In his recent op-ed, published today in the Montreal Gazette about the BP oil spill, New York Times editorialist David Brooks argues that the current global political struggle today is between ‘democratic capitalism’ and ’state capitalism’. Democratic capitalism, Brooks explains, allows private companies to exploit and manage important resources like oil with the state playing a marginal, regulatory role. State capitalism (like that practiced in China, Venezuela, Iran, etc…) keeps wealth creation firmly in the control of governement and directs it according to the political needs of the State. Why is this discussion of democratic versus state capitalism important and how is it relevant to Quebec?
Because today our democratic capitalist system is in peril because we don’t trust each other to manage it properly anymore. To give an international example: if a society places the huge responsibility of managing oil resources in the hands of private companies like BP, who then decide to spend a measly $20 million annually on safety research and development for their offshore oil wells while reaping $289 billion in profit every year, we start to ask ourselves if perhaps we need more central control of the oil industry. This, in my opinion, would be the wrong course of action but not surprising given BP’s betrayal of our trust.

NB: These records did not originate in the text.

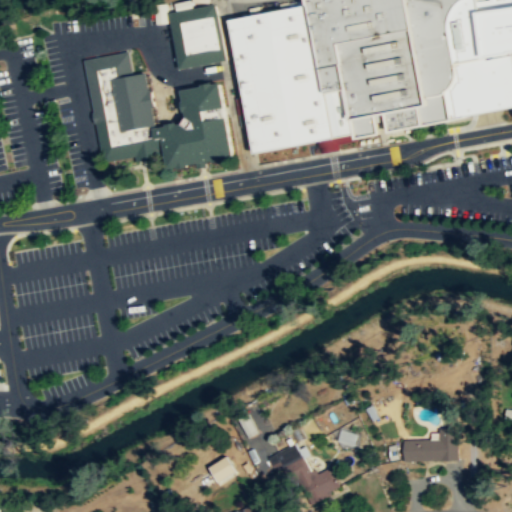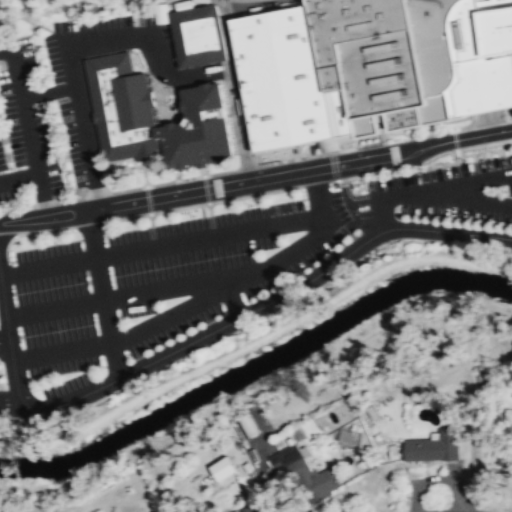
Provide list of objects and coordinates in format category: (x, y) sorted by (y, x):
road: (132, 7)
building: (496, 25)
building: (199, 34)
building: (198, 36)
road: (74, 40)
road: (14, 62)
building: (405, 62)
building: (372, 67)
parking lot: (90, 77)
road: (230, 78)
building: (280, 78)
road: (489, 96)
building: (154, 117)
building: (156, 117)
parking lot: (24, 126)
road: (257, 183)
road: (431, 188)
parking lot: (445, 192)
road: (316, 194)
road: (463, 198)
road: (159, 243)
parking lot: (149, 286)
road: (103, 293)
road: (127, 294)
road: (180, 311)
road: (209, 331)
road: (5, 340)
road: (13, 402)
building: (248, 425)
building: (349, 436)
building: (435, 446)
building: (431, 448)
building: (290, 460)
building: (225, 467)
building: (306, 475)
building: (328, 480)
building: (255, 509)
building: (239, 511)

To take a local example: if we start to doubt the Quebec government’s capacity to act independently of private construction contractors because of allegations of collusion, we start to ask ourselves if perhaps democracy doesn’t work to regulate capitalism, but merely is worn as a political mask to disguise cronyism and institutionalized self-interest.
Today, I feel we are going down the wrong road if we are indeed starting to question democratic capitalism. Instead, we should be questioning our own personal moral decay and our inability to create trusting and lasting relationships with each other. Our systems are only as good as the people who participate in them. A system cannot change without people changing. Are we really ready to start censoring our democracies and hyper-regulating our economy after all the sacrifices, revolutions and wars we have suffered through in order to establish Western liberal society?
Why can’t we, instead, just start taking a closer look at the human behavior that has made us so undeserving of our current political-economic system?
Why can’t we grow to trust each other again? Maybe we never did…

Pleased to see this clarification on the two types of capitalism; it is another way of understanding the process that becomes more evident especially after the oil crisis in the Gulf of Mexico, and is exemplified by Obama sitting across the table from a squint-eyed BP executive. I wonder if the US government will get the money it has asked for…
…Or we COULD question democratic capitalism too! After all, it’s only been around in its current form for a few decades. There is no saying that maybe a better system cannot be found. But yes, to make any improvements at all, it will take an engaged citizenry to make it happen.